Bei dem geworfenen Sprengkörper soll es sich nach Informationen unserer Zeitung um eine Handgranate gehandelt haben. Die Hintergründe sind noch nicht bekannt, da halten sich die Ermittelnden bedeckt. Nur so viel ist zu vernehmen: Das Landeskriminalamt und die Staatsanwaltschaft geben in der Mitteilung zu den Festnahmen am Mittwoch erstmals bekannt, dass es Anhaltspunkte dafür gibt, „dass sowohl die Schussabgaben im öffentlichen Raum als auch die Tat in Altbach im Zusammenhang mit Auseinandersetzungen zweier rivalisierender gewaltbereiter Gruppierungen“ stehen – ohne diese Gruppierungen konkret zu benennen. Das erinnert an Rivalitäten zwischen Banden wie Red Legion, Black Jackets und United Tribunes, die vor gut zehn Jahren für Unruhe sorgten. Der Red Legion gehörten überwiegend junge Männer mit kurdischen Wurzeln an.
Bei den Durchsuchungen am Mittwoch fand die Polizei in der Wohnung des 20-jährigen Mannes Kleidung, die er vermutlich am Freitag trug. Beim 19-Jährigen entdeckten die Ermittelnden eine scharfe Schusswaffe mit Munition. Die Polizei untersucht nun, ob diese Waffe bei den zurückliegenden Schießereien in der Region verwendet wurde – was den vermuteten Zusammenhang zwischen den Schussabgaben und dem Angriff auf die Beerdigung belegen würde.

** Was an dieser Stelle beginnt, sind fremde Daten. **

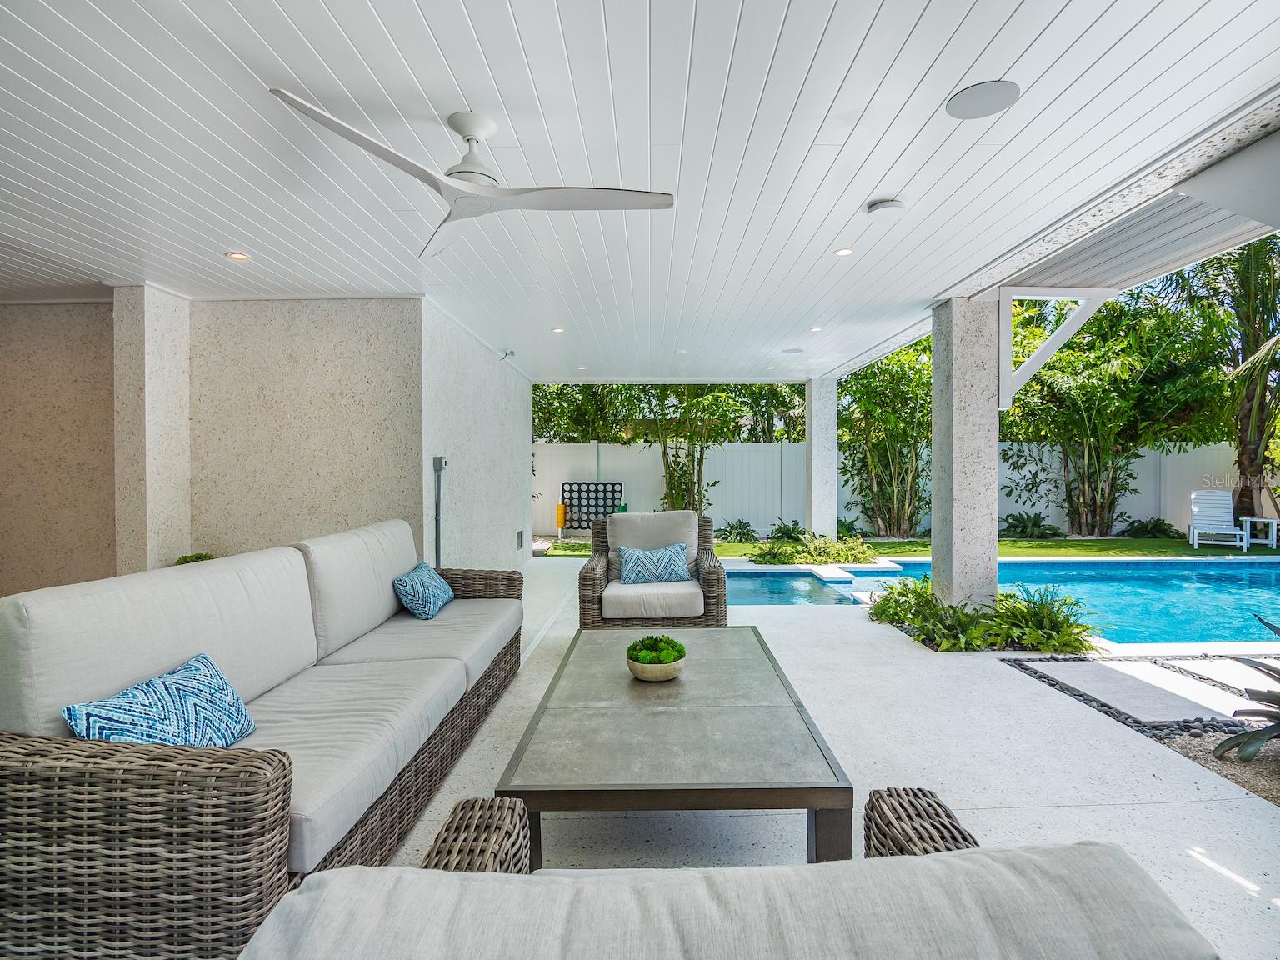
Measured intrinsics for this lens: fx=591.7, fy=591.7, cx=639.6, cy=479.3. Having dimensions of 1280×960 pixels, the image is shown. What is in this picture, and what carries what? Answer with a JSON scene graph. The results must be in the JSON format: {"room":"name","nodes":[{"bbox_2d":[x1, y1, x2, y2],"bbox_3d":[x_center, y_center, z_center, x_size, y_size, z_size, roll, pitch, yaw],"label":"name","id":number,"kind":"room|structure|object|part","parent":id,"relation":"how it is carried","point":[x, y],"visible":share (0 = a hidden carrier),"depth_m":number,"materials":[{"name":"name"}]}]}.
{"room":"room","nodes":[
{"label":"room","id":0,"kind":"room"},
{"bbox_2d":[0,293,402,597],"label":"stucco wall","id":1,"kind":"structure","parent":0,"point":[327,312],"depth_m":4.67,"materials":[{"name":"beige paint"}]},
{"bbox_2d":[420,299,532,579],"bbox_3d":[-1.719,-0.118,6.775,0.205,2.722,4.075,0,0,0],"label":"side wall","id":2,"kind":"structure","parent":0,"point":[520,442],"depth_m":5.91,"materials":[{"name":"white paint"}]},
{"bbox_2d":[431,455,446,569],"bbox_3d":[-1.591,0.423,4.723,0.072,1.193,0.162,0,0,0],"label":"conduit pipe","id":3,"kind":"object","parent":2,"relation":"attached to","point":[441,463],"visible":0.88,"depth_m":4.72,"materials":[{"name":"grey metal"}]},
{"bbox_2d":[500,348,514,361],"bbox_3d":[-1.489,-1.398,6.678,0.147,0.132,0.140,0,0,0],"label":"security camera","id":4,"kind":"object","parent":2,"relation":"attached to","point":[510,353],"visible":0.98,"depth_m":6.65,"materials":[{"name":"white"}]},
{"bbox_2d":[515,530,524,549],"bbox_3d":[-1.594,0.804,7.806,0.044,0.250,0.256,0,0,0],"label":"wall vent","id":5,"kind":"object","parent":2,"relation":"attached to","point":[517,536],"visible":0.98,"depth_m":7.78,"materials":[{"name":"metal"}]},
{"bbox_2d":[0,0,1279,379],"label":"ceiling","id":6,"kind":"structure","parent":0,"point":[872,184],"depth_m":2.52,"materials":[{"name":"white paint"}]},
{"bbox_2d":[225,250,249,261],"bbox_3d":[-2.585,-1.434,3.806,0.141,0.011,0.141,0,0,0],"label":"recessed light","id":7,"kind":"object","parent":6,"relation":"in","point":[234,257],"visible":0.98,"depth_m":3.80,"materials":[{"name":"white"}]},
{"bbox_2d":[266,90,676,258],"bbox_3d":[-0.595,-1.231,2.317,1.314,0.364,1.310,0,1,45],"label":"ceiling fan","id":8,"kind":"object","parent":6,"relation":"hanging from","point":[467,135],"visible":0.98,"depth_m":2.25,"materials":[{"name":"white metal"}]},
{"bbox_2d":[550,325,564,333],"bbox_3d":[-0.794,-1.438,5.698,0.141,0.013,0.142,0,0,0],"label":"recessed light","id":9,"kind":"object","parent":6,"relation":"in","point":[557,329],"visible":0.98,"depth_m":5.68,"materials":[{"name":"white"}]},
{"bbox_2d":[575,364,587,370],"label":"recessed light","id":10,"kind":"object","parent":6,"relation":"in","point":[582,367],"visible":0.98,"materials":[{"name":"white"}]},
{"bbox_2d":[780,346,804,354],"bbox_3d":[1.693,-1.426,6.568,0.233,0.014,0.234,0,0,0],"label":"ceiling speaker","id":11,"kind":"object","parent":6,"relation":"in","point":[793,351],"visible":0.99,"depth_m":6.54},
{"bbox_2d":[809,325,823,332],"bbox_3d":[1.718,-1.465,5.776,0.144,0.019,0.147,0,0,0],"label":"recessed light","id":12,"kind":"object","parent":6,"relation":"in","point":[814,329],"visible":0.98,"depth_m":5.77,"materials":[{"name":"white"}]},
{"bbox_2d":[834,246,854,256],"bbox_3d":[1.294,-1.443,3.749,0.121,0.011,0.123,0,0,0],"label":"recessed light","id":13,"kind":"object","parent":6,"relation":"in","point":[843,251],"visible":0.97,"depth_m":3.75,"materials":[{"name":"white"}]},
{"bbox_2d":[865,197,907,217],"bbox_3d":[1.286,-1.407,3.096,0.183,0.046,0.184,0,0,0],"label":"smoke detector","id":14,"kind":"object","parent":6,"relation":"attached to","point":[892,205],"visible":0.98,"depth_m":3.05,"materials":[{"name":"white"}]},
{"bbox_2d":[945,79,1020,119],"bbox_3d":[1.280,-1.422,2.216,0.244,0.008,0.245,0,0,0],"label":"ceiling speaker","id":15,"kind":"object","parent":6,"relation":"in","point":[989,95],"visible":0.99,"depth_m":2.21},
{"bbox_2d":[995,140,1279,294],"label":"roof overhang","id":16,"kind":"object","parent":6,"relation":"attached to","point":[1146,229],"visible":0.76,"depth_m":3.64,"materials":[{"name":"white paint"}]},
{"bbox_2d":[375,557,1279,959],"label":"patio floor","id":17,"kind":"structure","parent":0,"point":[1143,807],"depth_m":2.50,"materials":[{"name":"concrete"}]},
{"bbox_2d":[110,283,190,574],"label":"column","id":18,"kind":"structure","parent":17,"relation":"on","point":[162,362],"depth_m":4.33,"materials":[{"name":"white"}]},
{"bbox_2d":[175,551,214,564],"bbox_3d":[-3.131,0.644,4.198,0.372,0.253,0.369,0,0,0],"label":"small plant","id":19,"kind":"object","parent":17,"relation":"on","point":[197,557],"visible":0.18,"depth_m":4.17,"materials":[{"name":"green plant"}]},
{"bbox_2d":[0,520,528,959],"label":"wicker sofa","id":20,"kind":"object","parent":17,"relation":"on","point":[14,767],"visible":0.98,"depth_m":1.56,"materials":[{"name":"wicker"}]},
{"bbox_2d":[58,653,257,749],"bbox_3d":[-1.338,0.712,1.705,0.241,0.289,0.537,0,0,0],"label":"throw pillow","id":21,"kind":"object","parent":20,"relation":"on","point":[109,735],"visible":0.76,"depth_m":1.67,"materials":[{"name":"blue fabric"}]},
{"bbox_2d":[392,561,455,619],"bbox_3d":[-1.306,0.678,3.650,0.264,0.282,0.551,0,0,0],"label":"throw pillow","id":22,"kind":"object","parent":20,"relation":"on","point":[441,587],"visible":0.99,"depth_m":3.47,"materials":[{"name":"blue fabric"}]},
{"bbox_2d":[579,509,728,630],"bbox_3d":[0.105,0.749,4.676,1.109,0.953,0.967,0,0,0],"label":"wicker armchair","id":23,"kind":"object","parent":17,"relation":"on","point":[584,601],"visible":0.79,"depth_m":4.28,"materials":[{"name":"wicker"}]},
{"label":"cushion","id":24,"kind":"part","parent":23,"relation":"part of","materials":[{"name":"fabric"}]},
{"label":"seat cushion","id":25,"kind":"part","parent":23,"relation":"part of","materials":[{"name":"beige fabric"}]},
{"bbox_2d":[617,541,693,584],"bbox_3d":[0.115,0.665,4.697,0.588,0.311,0.218,0,0,0],"label":"throw pillow","id":26,"kind":"object","parent":23,"relation":"on","point":[634,568],"visible":1,"depth_m":4.63,"materials":[{"name":"blue fabric"}]},
{"bbox_2d":[495,625,853,866],"bbox_3d":[0.124,1.043,2.558,1.030,0.404,1.821,0,0,0],"label":"coffee table","id":27,"kind":"object","parent":17,"relation":"on","point":[756,700],"visible":0.96,"depth_m":1.92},
{"bbox_2d":[625,652,686,680],"bbox_3d":[0.068,0.802,2.533,0.252,0.088,0.271,0,0,0],"label":"bowl","id":28,"kind":"object","parent":27,"relation":"on","point":[640,673],"visible":0.67,"depth_m":2.45,"materials":[{"name":"ceramic"}]},
{"bbox_2d":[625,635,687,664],"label":"succulent plant","id":29,"kind":"object","parent":28,"relation":"in","point":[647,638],"visible":0.82,"depth_m":2.49,"materials":[{"name":"green plant"}]},
{"bbox_2d":[245,784,1218,959],"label":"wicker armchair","id":30,"kind":"object","parent":17,"relation":"on","point":[902,862],"visible":0.99,"depth_m":0.68,"materials":[{"name":"fabric"}]},
{"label":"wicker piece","id":31,"kind":"part","parent":30,"relation":"part of","materials":[{"name":"brown wicker"}]},
{"bbox_2d":[719,570,869,604],"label":"swimming pool","id":32,"kind":"structure","parent":17,"relation":"in","point":[764,587],"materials":[{"name":"blue liquid"}]},
{"bbox_2d":[804,376,837,540],"bbox_3d":[2.773,-0.183,9.100,0.398,2.702,0.423,0,0,0],"label":"column","id":33,"kind":"structure","parent":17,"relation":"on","point":[814,445],"depth_m":8.90,"materials":[{"name":"white"}]},
{"bbox_2d":[930,295,999,619],"bbox_3d":[2.637,-0.118,4.815,0.384,2.698,0.417,0,0,0],"label":"column","id":34,"kind":"structure","parent":17,"relation":"on","point":[933,525],"depth_m":4.63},
{"bbox_2d":[997,286,1119,414],"bbox_3d":[3.261,-1.007,4.606,0.874,0.975,0.180,0,0,0],"label":"bracket","id":35,"kind":"object","parent":34,"relation":"attached to","point":[1074,327],"visible":0.96,"depth_m":4.63,"materials":[{"name":"white wood"}]},
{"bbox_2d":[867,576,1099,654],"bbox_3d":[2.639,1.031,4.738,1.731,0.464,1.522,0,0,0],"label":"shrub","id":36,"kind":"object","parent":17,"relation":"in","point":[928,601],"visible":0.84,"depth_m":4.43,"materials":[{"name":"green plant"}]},
{"bbox_2d":[997,651,1279,809],"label":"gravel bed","id":37,"kind":"object","parent":17,"relation":"in","point":[1257,765],"visible":0.49,"depth_m":3.04,"materials":[{"name":"beige gravel"}]},
{"bbox_2d":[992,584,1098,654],"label":"green plant","id":38,"kind":"object","parent":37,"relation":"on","point":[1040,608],"visible":0.82,"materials":[{"name":"green plant"}]},
{"bbox_2d":[1035,657,1242,723],"bbox_3d":[2.954,1.249,3.504,0.792,0.052,0.827,0,0,0],"label":"stepping stone","id":39,"kind":"object","parent":37,"relation":"on","point":[1098,665],"visible":0.96,"depth_m":3.45,"materials":[{"name":"grey stone"}]},
{"bbox_2d":[1160,656,1274,694],"bbox_3d":[3.920,1.257,3.693,0.661,0.048,0.635,0,0,0],"label":"stepping stone","id":40,"kind":"object","parent":37,"relation":"on","point":[1241,678],"visible":0.83,"depth_m":3.78,"materials":[{"name":"stone"}]},
{"bbox_2d":[1213,615,1279,762],"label":"agave plant","id":41,"kind":"object","parent":37,"relation":"on","point":[1278,724],"visible":0.99,"depth_m":2.66,"materials":[{"name":"plant"}]},
{"bbox_2d":[543,534,1279,560],"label":"lawn","id":42,"kind":"structure","parent":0,"point":[1011,544],"depth_m":10.19,"materials":[{"name":"green plant"}]},
{"bbox_2d":[555,502,566,534],"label":"game discs","id":43,"kind":"object","parent":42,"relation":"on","point":[560,512],"visible":0.95,"depth_m":11.93,"materials":[{"name":"orange"}]},
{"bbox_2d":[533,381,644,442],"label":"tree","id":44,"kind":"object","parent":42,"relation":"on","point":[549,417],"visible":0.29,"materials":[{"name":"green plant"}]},
{"bbox_2d":[559,481,622,530],"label":"giant connect four","id":45,"kind":"object","parent":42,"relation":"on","point":[571,498],"visible":0.8,"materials":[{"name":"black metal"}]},
{"bbox_2d":[646,388,751,513],"bbox_3d":[0.791,-0.842,11.468,3.009,4.077,3.042,0,1,-42],"label":"bamboo plant","id":46,"kind":"object","parent":42,"relation":"on","point":[724,421],"visible":0.73,"depth_m":11.28,"materials":[{"name":"plant"}]},
{"bbox_2d":[716,517,759,542],"bbox_3d":[1.901,0.991,11.408,0.922,0.432,0.829,0,0,0],"label":"shrub","id":47,"kind":"object","parent":42,"relation":"on","point":[743,533],"visible":0.94,"depth_m":11.30,"materials":[{"name":"green plant"}]},
{"bbox_2d":[767,519,807,542],"bbox_3d":[2.836,0.988,11.239,0.904,0.423,0.896,0,0,0],"label":"shrub","id":48,"kind":"object","parent":42,"relation":"on","point":[782,528],"visible":0.81,"depth_m":11.15,"materials":[{"name":"green plant"}]},
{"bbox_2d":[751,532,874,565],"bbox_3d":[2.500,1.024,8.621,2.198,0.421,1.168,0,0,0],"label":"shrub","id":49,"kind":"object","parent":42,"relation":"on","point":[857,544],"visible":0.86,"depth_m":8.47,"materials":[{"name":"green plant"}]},
{"bbox_2d":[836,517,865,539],"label":"shrub","id":50,"kind":"object","parent":42,"relation":"on","point":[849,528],"visible":0.61,"depth_m":11.40,"materials":[{"name":"green plant"}]},
{"bbox_2d":[836,342,930,540],"bbox_3d":[4.795,-0.782,11.639,3.137,4.034,2.978,0,0,0],"label":"tree","id":51,"kind":"object","parent":42,"relation":"on","point":[894,493],"visible":0.77,"depth_m":11.32,"materials":[{"name":"green plant"}]},
{"bbox_2d":[537,438,1251,540],"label":"white fence","id":52,"kind":"object","parent":42,"relation":"on","point":[560,498],"visible":0.44,"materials":[{"name":"white plastic"}]},
{"bbox_2d":[1000,511,1064,539],"bbox_3d":[7.776,0.925,11.845,1.296,0.523,1.118,0,0,0],"label":"shrub","id":53,"kind":"object","parent":42,"relation":"on","point":[1037,525],"visible":0.9,"depth_m":11.71,"materials":[{"name":"green plant"}]},
{"bbox_2d":[1002,291,1224,538],"bbox_3d":[8.752,-1.209,11.448,4.188,4.858,3.879,0,0,0],"label":"bamboo plant","id":54,"kind":"object","parent":42,"relation":"on","point":[1090,417],"visible":0.84,"depth_m":11.11,"materials":[{"name":"plant"}]},
{"bbox_2d":[1117,517,1179,539],"bbox_3d":[10.058,0.963,11.654,1.143,0.447,0.851,0,0,0],"label":"shrub","id":55,"kind":"object","parent":42,"relation":"on","point":[1143,528],"visible":0.85,"depth_m":11.56,"materials":[{"name":"green plant"}]},
{"bbox_2d":[1187,489,1249,549],"bbox_3d":[10.296,0.725,10.535,0.637,0.963,1.130,0,1,33],"label":"white chair","id":56,"kind":"object","parent":42,"relation":"on","point":[1220,522],"visible":0.99,"depth_m":10.74,"materials":[{"name":"white plastic"}]},
{"bbox_2d":[1180,233,1279,525],"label":"palm tree","id":57,"kind":"object","parent":42,"relation":"on","point":[1257,340],"visible":0.78,"depth_m":11.60,"materials":[{"name":"plant"}]},
{"bbox_2d":[1238,517,1279,550],"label":"side table","id":58,"kind":"object","parent":42,"relation":"on","point":[1262,520],"visible":0.95,"depth_m":10.20,"materials":[{"name":"white"}]},
{"bbox_2d":[769,557,1278,646],"bbox_3d":[5.080,1.362,6.044,5.787,0.872,3.783,0,0,0],"label":"swimming pool","id":59,"kind":"structure","parent":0,"point":[1238,579],"depth_m":6.16,"materials":[{"name":"liquid"}]},
{"label":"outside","id":60,"kind":"structure","parent":0,"visible":0},
{"label":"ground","id":61,"kind":"structure","parent":60,"visible":0},
{"bbox_2d":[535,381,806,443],"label":"tree","id":62,"kind":"object","parent":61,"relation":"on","point":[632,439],"visible":0.21,"materials":[{"name":"green plant"}]}
]}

Der Friedhof in Altbach war am Montag erneut abgesucht worden. Dabei habe man weitere Spuren des Sprengkörpers entdeckt, die auf eine Handgranate als verwendetes Wurfgeschoss hindeuten. Die genaue Analyse sei jedoch noch nicht abgeschlossen.
Die Polizei ermittele auch noch gegen weitere Personen aus dem Kreise der Trauernden. Unter anderem sollen sie mehrere Rettungskräfte attackiert und versucht haben, diese abzuhalten, als sie dem Schwerverletzten 23-jährigen Mann helfen wollten.
Die Trauernden hatten sich auf dem Friedhof zum letzten Geleit eines 20 Jahre alten Mannes eingefunden. Er war wenige Tage zuvor gestorben. Er soll in den frühen Morgenstunden des Samstag, 3. Juni, am Altbacher Bahnhof seinem Leben selbst ein Ende gesetzt haben. Laut einer Sprecherin der Bundespolizei sei der Zugunfall als Suizid einzuordnen.
An den Ermittlungen sind neben der Staatsanwaltschaft und dem Landeskriminalamt die Polizeipräsidien in Ludwigsburg, Reutlingen, Stuttgart und Ulm beteiligt.